Strange media silence after Vindman testified he was offered job of Ukraine Minister of Defense 3 times By Thomas Lifson

https://www.americanthinker.com/blog/2019/11/strange_media_silence_after_vindman_testified_he_was_offered_job_of_ukraine_minister_of_defense_3_times.html

How is this not the major story coming out of the House Intelligence Committee “impeachment inquiry” hearings yesterday? A United States military officer serving in the White House with responsibilities for relations a foreign country being offered the post of minister of defense of that country is shocking.

Yet, yesterday’s testimony by Lt.Col. Alexander Vindman that he was offered the position of Minister of Defense of Ukraine is not the subject of banner headlines today.

Vindman duly reported the offer up his chain of command, as any such offer must be reported. The fact that 2 other embassy staffers witting with him when the offer was made, as he subsequently noted, made that report inescapable. He says that he did not take it seriously, calling it “somewhat comical” and “funny.” And the former Ukrainian official who made the offer, Oleksander Danylyuk, the former Chairman of the National Security and Defence Council in Ukraine, now claims it was made in jest. Erin Banc of The Daily Beast:

[A]  former top national security official in Ukraine told The Daily Beast that he was “joking” when he offered Vindman the post and never actually had the authority to make such an offer.

Oleksander Danylyuk, the former Chairman of the National Security and Defence Council in Ukraine, said he only remembers speaking with Vindman once about the defense minister position. He said it he and Vindman had engaged in a light-hearted conversation about how the two used to live close to one another in the former Soviet Union. It was then that Danylyuk jokingly told Vindman that he should take the defense minister job in Ukraine.

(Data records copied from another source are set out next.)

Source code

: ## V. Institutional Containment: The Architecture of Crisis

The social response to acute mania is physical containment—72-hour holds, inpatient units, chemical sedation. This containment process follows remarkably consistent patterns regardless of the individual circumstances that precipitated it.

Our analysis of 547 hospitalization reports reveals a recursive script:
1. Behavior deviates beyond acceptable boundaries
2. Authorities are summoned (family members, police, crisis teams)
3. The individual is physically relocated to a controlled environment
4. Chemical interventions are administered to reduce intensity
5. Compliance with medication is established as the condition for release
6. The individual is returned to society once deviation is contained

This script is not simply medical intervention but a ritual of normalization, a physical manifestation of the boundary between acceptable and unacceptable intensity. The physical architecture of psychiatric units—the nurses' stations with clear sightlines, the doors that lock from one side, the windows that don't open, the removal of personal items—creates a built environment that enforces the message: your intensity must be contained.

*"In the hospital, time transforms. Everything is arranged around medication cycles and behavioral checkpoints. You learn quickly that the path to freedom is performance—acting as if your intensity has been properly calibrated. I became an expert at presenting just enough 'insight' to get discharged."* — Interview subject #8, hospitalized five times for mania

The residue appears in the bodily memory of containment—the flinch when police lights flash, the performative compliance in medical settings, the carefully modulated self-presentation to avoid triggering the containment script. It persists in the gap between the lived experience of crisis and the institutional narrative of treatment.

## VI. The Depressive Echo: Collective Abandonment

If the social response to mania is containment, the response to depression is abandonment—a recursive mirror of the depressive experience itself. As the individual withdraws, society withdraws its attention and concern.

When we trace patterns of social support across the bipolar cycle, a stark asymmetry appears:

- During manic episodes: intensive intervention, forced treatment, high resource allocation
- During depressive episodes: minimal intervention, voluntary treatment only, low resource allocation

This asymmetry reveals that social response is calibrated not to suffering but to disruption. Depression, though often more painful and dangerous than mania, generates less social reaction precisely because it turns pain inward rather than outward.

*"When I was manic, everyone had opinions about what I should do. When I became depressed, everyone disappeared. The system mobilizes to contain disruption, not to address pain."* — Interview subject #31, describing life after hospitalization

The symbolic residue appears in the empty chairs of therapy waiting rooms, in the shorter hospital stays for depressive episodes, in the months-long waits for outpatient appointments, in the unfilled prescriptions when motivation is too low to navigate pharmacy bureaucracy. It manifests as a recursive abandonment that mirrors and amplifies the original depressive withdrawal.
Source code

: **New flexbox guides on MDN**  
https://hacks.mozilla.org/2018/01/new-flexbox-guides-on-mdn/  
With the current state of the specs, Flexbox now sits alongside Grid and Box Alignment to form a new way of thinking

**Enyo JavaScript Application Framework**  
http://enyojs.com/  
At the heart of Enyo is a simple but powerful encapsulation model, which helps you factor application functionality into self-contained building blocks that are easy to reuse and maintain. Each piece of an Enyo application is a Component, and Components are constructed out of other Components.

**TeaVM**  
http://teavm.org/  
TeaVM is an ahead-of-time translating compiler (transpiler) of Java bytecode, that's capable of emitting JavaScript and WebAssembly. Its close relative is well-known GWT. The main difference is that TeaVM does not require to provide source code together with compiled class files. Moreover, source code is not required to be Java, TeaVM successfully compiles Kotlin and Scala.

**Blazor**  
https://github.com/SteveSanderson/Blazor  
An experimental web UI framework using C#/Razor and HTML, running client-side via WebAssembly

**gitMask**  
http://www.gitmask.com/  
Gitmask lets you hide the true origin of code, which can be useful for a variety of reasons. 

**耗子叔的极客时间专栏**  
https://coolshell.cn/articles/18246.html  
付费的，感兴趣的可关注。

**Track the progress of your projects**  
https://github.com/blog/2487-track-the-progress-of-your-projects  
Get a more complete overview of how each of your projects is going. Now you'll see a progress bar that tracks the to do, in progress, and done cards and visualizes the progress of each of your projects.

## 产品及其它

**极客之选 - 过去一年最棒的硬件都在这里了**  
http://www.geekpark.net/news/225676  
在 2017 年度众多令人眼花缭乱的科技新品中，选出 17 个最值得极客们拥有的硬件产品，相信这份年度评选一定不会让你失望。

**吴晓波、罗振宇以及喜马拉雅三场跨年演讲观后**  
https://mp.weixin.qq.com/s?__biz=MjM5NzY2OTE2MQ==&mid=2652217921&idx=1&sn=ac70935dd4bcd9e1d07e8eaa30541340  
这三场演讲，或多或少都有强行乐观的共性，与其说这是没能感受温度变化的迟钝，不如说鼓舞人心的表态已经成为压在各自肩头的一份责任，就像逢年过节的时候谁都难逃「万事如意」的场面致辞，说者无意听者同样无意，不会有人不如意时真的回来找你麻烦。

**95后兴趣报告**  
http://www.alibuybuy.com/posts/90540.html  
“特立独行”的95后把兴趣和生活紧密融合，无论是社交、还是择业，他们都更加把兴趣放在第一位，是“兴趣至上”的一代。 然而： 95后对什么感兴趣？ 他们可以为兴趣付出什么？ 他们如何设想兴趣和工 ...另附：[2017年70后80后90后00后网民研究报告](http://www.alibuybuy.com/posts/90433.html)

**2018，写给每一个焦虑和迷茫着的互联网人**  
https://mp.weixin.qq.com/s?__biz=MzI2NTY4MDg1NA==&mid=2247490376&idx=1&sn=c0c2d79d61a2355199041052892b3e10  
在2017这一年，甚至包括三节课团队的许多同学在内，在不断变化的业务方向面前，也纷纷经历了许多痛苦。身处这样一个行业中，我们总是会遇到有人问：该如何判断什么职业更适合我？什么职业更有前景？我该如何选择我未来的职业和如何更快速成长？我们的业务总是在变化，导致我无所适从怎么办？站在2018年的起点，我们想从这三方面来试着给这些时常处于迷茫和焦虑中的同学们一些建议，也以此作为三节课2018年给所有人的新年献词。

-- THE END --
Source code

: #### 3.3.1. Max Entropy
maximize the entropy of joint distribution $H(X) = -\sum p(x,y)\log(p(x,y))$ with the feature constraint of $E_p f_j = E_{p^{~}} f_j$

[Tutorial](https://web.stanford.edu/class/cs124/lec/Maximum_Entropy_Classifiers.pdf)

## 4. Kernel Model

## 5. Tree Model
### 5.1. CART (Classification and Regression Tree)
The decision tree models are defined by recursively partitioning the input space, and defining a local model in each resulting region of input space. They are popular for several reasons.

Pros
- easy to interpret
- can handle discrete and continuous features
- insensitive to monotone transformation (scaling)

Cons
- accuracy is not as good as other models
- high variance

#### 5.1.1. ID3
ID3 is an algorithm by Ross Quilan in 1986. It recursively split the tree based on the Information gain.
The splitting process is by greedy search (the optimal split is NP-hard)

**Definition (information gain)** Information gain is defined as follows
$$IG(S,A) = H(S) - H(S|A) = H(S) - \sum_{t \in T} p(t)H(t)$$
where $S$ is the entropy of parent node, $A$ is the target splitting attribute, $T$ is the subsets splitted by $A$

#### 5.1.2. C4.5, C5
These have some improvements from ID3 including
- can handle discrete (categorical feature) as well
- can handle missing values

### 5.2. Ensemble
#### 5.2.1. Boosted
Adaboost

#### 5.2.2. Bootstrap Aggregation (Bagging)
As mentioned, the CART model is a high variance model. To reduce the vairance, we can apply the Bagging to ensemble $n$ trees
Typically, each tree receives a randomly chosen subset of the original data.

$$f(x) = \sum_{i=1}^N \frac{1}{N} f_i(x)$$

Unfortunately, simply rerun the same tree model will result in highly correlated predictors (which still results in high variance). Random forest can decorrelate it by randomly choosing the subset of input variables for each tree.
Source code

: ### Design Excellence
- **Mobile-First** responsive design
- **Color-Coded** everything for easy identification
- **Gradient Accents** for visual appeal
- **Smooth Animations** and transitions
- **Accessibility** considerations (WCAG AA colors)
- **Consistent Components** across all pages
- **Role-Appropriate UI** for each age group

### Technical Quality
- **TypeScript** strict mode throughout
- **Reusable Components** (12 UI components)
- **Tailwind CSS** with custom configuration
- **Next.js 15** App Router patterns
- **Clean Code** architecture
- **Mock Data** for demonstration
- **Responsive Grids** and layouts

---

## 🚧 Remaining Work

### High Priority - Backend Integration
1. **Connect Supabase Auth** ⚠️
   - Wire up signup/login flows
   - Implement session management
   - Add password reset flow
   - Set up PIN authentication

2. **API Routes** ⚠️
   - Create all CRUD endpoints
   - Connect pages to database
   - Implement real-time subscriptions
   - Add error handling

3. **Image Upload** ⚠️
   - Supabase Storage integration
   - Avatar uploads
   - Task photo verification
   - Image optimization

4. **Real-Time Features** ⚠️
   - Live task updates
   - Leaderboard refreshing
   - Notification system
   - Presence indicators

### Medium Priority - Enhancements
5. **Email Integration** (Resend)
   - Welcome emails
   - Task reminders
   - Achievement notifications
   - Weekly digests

“We both smiled and laughed,” Danylyuk said. “It was clearly a joke.” Danylyuk said he wouldn’t have been able to seriously offer Vindman the position without direct sign off from President Volodymyr Zelensky.

Even if we accept this account, people often make jokes about serious matters as a way of saying things they can’t directly address without the deniability humor provides. It’s hard to read a “joke” like this without understanding that Danylyuk was conveying a message that he sees Vindman as closely aligned with Ukraine’s interests – so much so that he could be in charge of its entire military.

But as a military officer with national security responsibilities, Vindman’s sole consideration ought to be the interests of the United States, not Ukraine. In the case of allies – even close allies – national interests are often somewhat different, and diplomats of the allied countries find themselves opposing each other on that basis. Excessive sympathy toward the goals of the counterpart state is not acceptable.

Tucker Carlson raised these concerns last night on his Fox News program:

Key portion:

Tucker: Wait, what? He was offered defense minister three times? Keep in mind that Alexander Vindman was born in Ukraine, speaks Ukrainian and clearly has strongly held views about Ukrainian Politics, views that may or may not align with U.S. Policy on the subject. Now we learn that the Ukrainian government repeatedly asked vindman to take formal control of the entire Ukrainian military, which, for the record, it is a very strange thing to ask of an active-duty American military officer. And yet somehow, that constellation of facts did not raise a single red flag for our self-appointed watchdogs in the news media. Alexander Vindman is hurting Trump, therefore he is an American hero. That’s what they know, and they don’t want to know any more than that. They are adamantly uninterested, for example, in the identity of the so-called whistle-blower.

The entire five-and-a-half-minute segment:

It seems pretty clear that the genesis of Vindman’s “concern” over the Trump-Zelensky phone conversation was his disagreement with the policies of the Trump administration toward Ukraine. He, like the Ukraine government, did not want US aid held up. Even though that was the policy at that moment of the United States Government as determined by its elected chief executive, a policy Vindman was duty-bound to support.